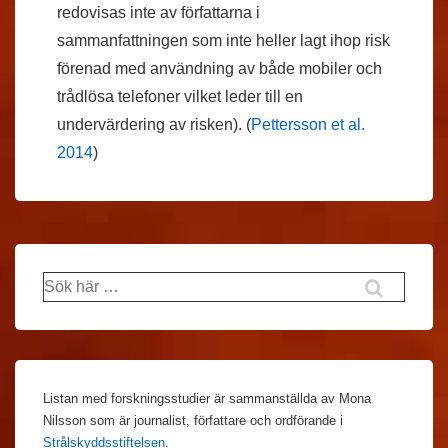
redovisas inte av författarna i
sammanfattningen som inte heller lagt ihop risk
förenad med användning av både mobiler och
trådlösa telefoner vilket leder till en
undervärdering av risken). (
Pettersson et al.
2014
)
Sök
efter:
Listan med forskningsstudier är sammanställda av Mona
Nilsson som är journalist, författare och ordförande i
Strålskyddsstiftelsen
.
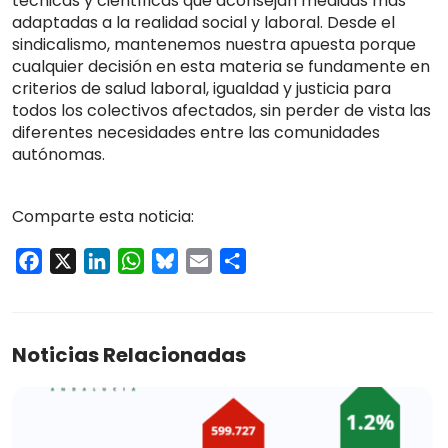
técnicas y científicas que aconsejan medidas más
adaptadas a la realidad social y laboral. Desde el
sindicalismo, mantenemos nuestra apuesta porque
cualquier decisión en esta materia se fundamente en
criterios de salud laboral, igualdad y justicia para
todos los colectivos afectados, sin perder de vista las
diferentes necesidades entre las comunidades
autónomas.
Comparte esta noticia:
Facebook
X
LinkedIn
WhatsApp
Bluesky
Email
Compartir
Noticias Relacionadas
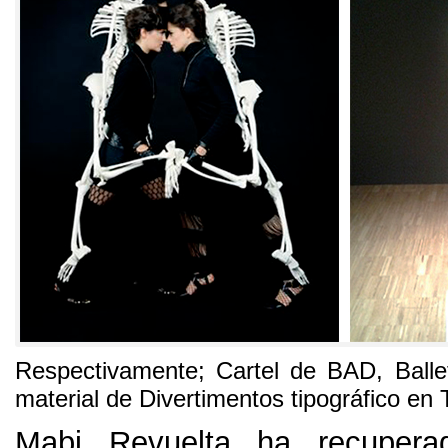
Respectivamente
;
Cartel de BAD
,
Balle
material de Divertimentos tipográfico en
Mabi Revuelta ha recupera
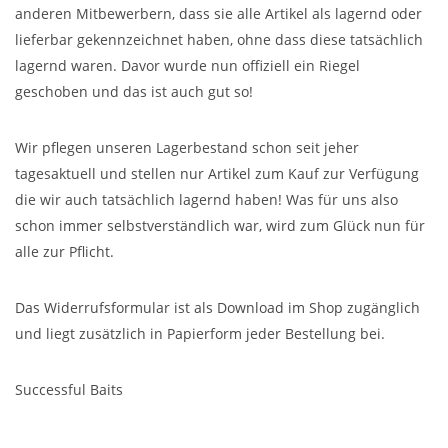
anderen Mitbewerbern, dass sie alle Artikel als lagernd oder
lieferbar gekennzeichnet haben, ohne dass diese tatsächlich
lagernd waren. Davor wurde nun offiziell ein Riegel
geschoben und das ist auch gut so!
Wir pflegen unseren Lagerbestand schon seit jeher
tagesaktuell und stellen nur Artikel zum Kauf zur Verfügung
die wir auch tatsächlich lagernd haben! Was für uns also
schon immer selbstverständlich war, wird zum Glück nun für
alle zur Pflicht.
Das Widerrufsformular ist als Download im Shop zugänglich
und liegt zusätzlich in Papierform jeder Bestellung bei.
Successful Baits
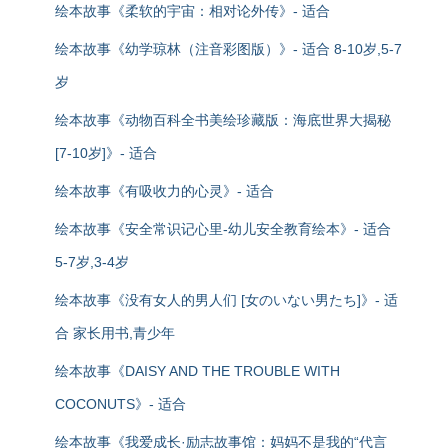
绘本故事《柔软的宇宙：相对论外传》- 适合
绘本故事《幼学琼林（注音彩图版）》- 适合 8-10岁,5-7
岁
绘本故事《动物百科全书美绘珍藏版：海底世界大揭秘
[7-10岁]》- 适合
绘本故事《有吸收力的心灵》- 适合
绘本故事《安全常识记心里-幼儿安全教育绘本》- 适合
5-7岁,3-4岁
绘本故事《没有女人的男人们 [女のいない男たち]》- 适
合 家长用书,青少年
绘本故事《DAISY AND THE TROUBLE WITH
COCONUTS》- 适合
绘本故事《我爱成长·励志故事馆：妈妈不是我的“代言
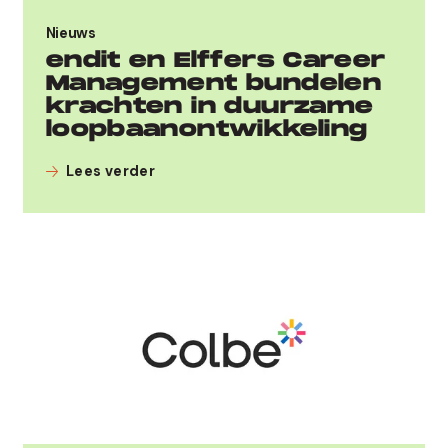
We gaan
vertrouwelijk
om met je gegevens.
Ik sta open voor een vrijblijvend gesprek met
Nieuws
endit over duurzame loopbanen.
endit en Elffers Career
We gaan
vertrouwelijk
om met je gegevens.
Management bundelen
krachten in duurzame
loopbaanontwikkeling
Lees verder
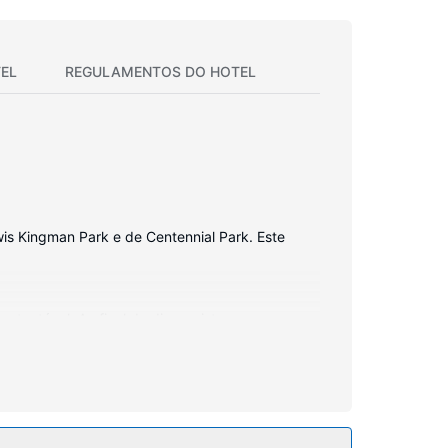
EL
REGULAMENTOS DO HOTEL
wis Kingman Park e de Centennial Park. Este
ntactável. Ao final do dia, assista a uma
es incluem ainda secretárias e telefone com
ncluindo Wi-fi grátis e uma máquina de venda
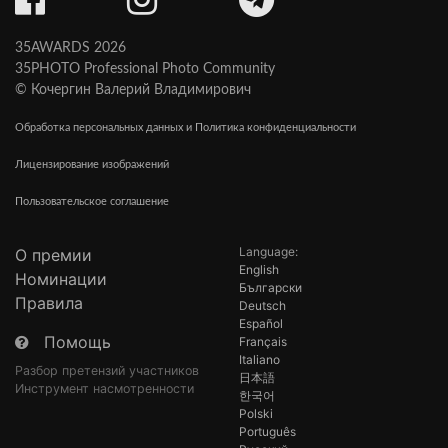
35AWARDS 2026
35PHOTO Professional Photo Community
© Кочергин Валерий Владимирович
Обработка персональных данных и Политика конфиденциальности
Лицензирование изображений
Пользовательское соглашение
Language:
О премии
English
Номинации
Български
Правила
Deutsch
Español
Помощь
Français
Italiano
Разбор претензий участников
日本語
Инструмент насмотренности
한국어
Polski
Português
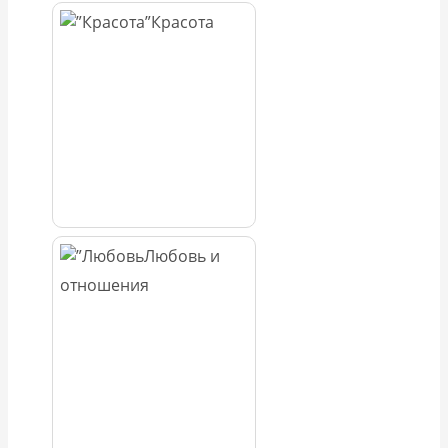
Красота
Любовь и
отношения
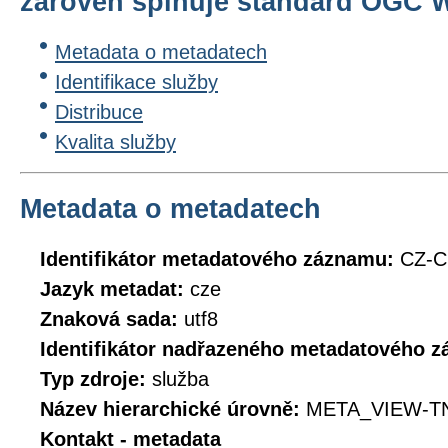
zároveň splňuje standard OGC WM
Metadata o metadatech
Identifikace služby
Distribuce
Kvalita služby
Metadata o metadatech
Identifikátor metadatového záznamu:
CZ-C
Jazyk metadat:
cze
Znaková sada:
utf8
Identifikátor nadřazeného metadatového 
Typ zdroje:
služba
Název hierarchické úrovně:
META_VIEW-T
Kontakt - metadata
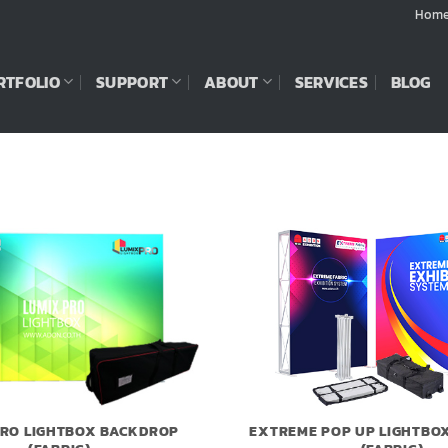
Hom
RTFOLIO
SUPPORT
ABOUT
SERVICES
BLOG
PRO LIGHTBOX BACKDROP
EXTREME POP UP LIGHTBO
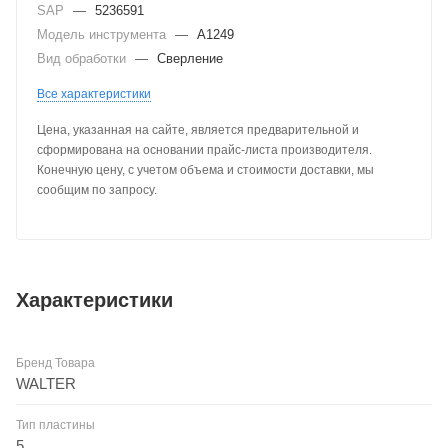
SAP
—
5236591
Модель инструмента
—
A1249
Вид обработки
—
Сверление
Все характеристики
Цена, указанная на сайте, является предварительной и
сформирована на основании прайс-листа производителя.
Конечную цену, с учетом объема и стоимости доставки, мы
сообщим по запросу.
Характеристики
Бренд Товара
WALTER
Тип пластины
5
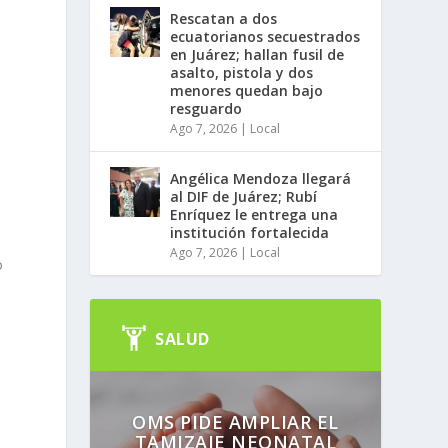
Rescatan a dos
ecuatorianos secuestrados
en Juárez; hallan fusil de
asalto, pistola y dos
menores quedan bajo
resguardo
Ago 7, 2026
|
Local
Angélica Mendoza llegará
al DIF de Juárez; Rubí
Enríquez le entrega una
institución fortalecida
Ago 7, 2026
|
Local
o
SALUD
OMS PIDE AMPLIAR EL
TAMIZAJE NEONATAL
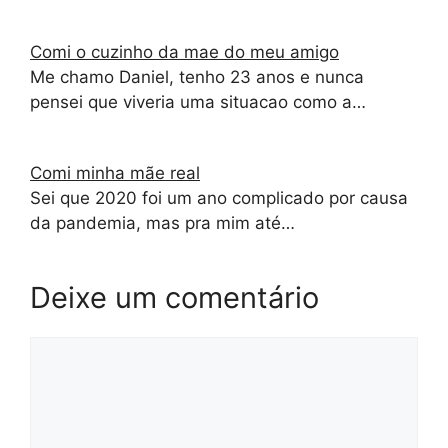
Comi o cuzinho da mae do meu amigo
Me chamo Daniel, tenho 23 anos e nunca
pensei que viveria uma situacao como a…
Comi minha mãe real
Sei que 2020 foi um ano complicado por causa
da pandemia, mas pra mim até…
Deixe um comentário
Comentário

* * *

## To-do item:
Print everything from the line with "material de Divertimentos tipográfico en" down to the line with "PRO LIGHTBOX BACKDROP" in the entries above, both lines included and nothing more, without the pictures.

## Expected answer:
material de Divertimentos tipográfico en
Mabi Revuelta ha recupera
anderen Mitbewerbern, dass sie alle Artikel als lagernd oder
lieferbar gekennzeichnet haben, ohne dass diese tatsächlich
lagernd waren. Davor wurde nun offiziell ein Riegel
geschoben und das ist auch gut so!
Wir pflegen unseren Lagerbestand schon seit jeher
tagesaktuell und stellen nur Artikel zum Kauf zur Verfügung
die wir auch tatsächlich lagernd haben! Was für uns also
schon immer selbstverständlich war, wird zum Glück nun für
alle zur Pflicht.
Das Widerrufsformular ist als Download im Shop zugänglich
und liegt zusätzlich in Papierform jeder Bestellung bei.
Successful Baits
绘本故事《柔软的宇宙：相对论外传》- 适合
绘本故事《幼学琼林（注音彩图版）》- 适合 8-10岁,5-7
岁
绘本故事《动物百科全书美绘珍藏版：海底世界大揭秘
[7-10岁]》- 适合
绘本故事《有吸收力的心灵》- 适合
绘本故事《安全常识记心里-幼儿安全教育绘本》- 适合
5-7岁,3-4岁
绘本故事《没有女人的男人们 [女のいない男たち]》- 适
合 家长用书,青少年
绘本故事《DAISY AND THE TROUBLE WITH
COCONUTS》- 适合
绘本故事《我爱成长·励志故事馆：妈妈不是我的“代言
We gaan
vertrouwelijk
om met je gegevens.
Ik sta open voor een vrijblijvend gesprek met
Nieuws
endit over duurzame loopbanen.
endit en Elffers Career
We gaan
vertrouwelijk
om met je gegevens.
Management bundelen
krachten in duurzame
loopbaanontwikkeling
Lees verder
EL
REGULAMENTOS DO HOTEL
wis Kingman Park e de Centennial Park. Este
ntactável. Ao final do dia, assista a uma
es incluem ainda secretárias e telefone com
ncluindo Wi-fi grátis e uma máquina de venda
35AWARDS 2026
35PHOTO Professional Photo Community
© Кочергин Валерий Владимирович
Обработка персональных данных и Политика конфиденциальности
Лицензирование изображений
Пользовательское соглашение
Language:
О премии
English
Номинации
Български
Правила
Deutsch
Español
Помощь
Français
Italiano
Разбор претензий участников
日本語
Инструмент насмотренности
한국어
Polski
Português
Красота
Любовь и
отношения
zároveň splňuje standard OGC WM
Metadata o metadatech
Identifikace služby
Distribuce
Kvalita služby
Metadata o metadatech
Identifikátor metadatového záznamu:
CZ-C
Jazyk metadat:
cze
Znaková sada:
utf8
Identifikátor nadřazeného metadatového 
Typ zdroje:
služba
Název hierarchické úrovně:
META_VIEW-T
Kontakt - metadata
Hom
RTFOLIO
SUPPORT
ABOUT
SERVICES
BLOG
PRO LIGHTBOX BACKDROP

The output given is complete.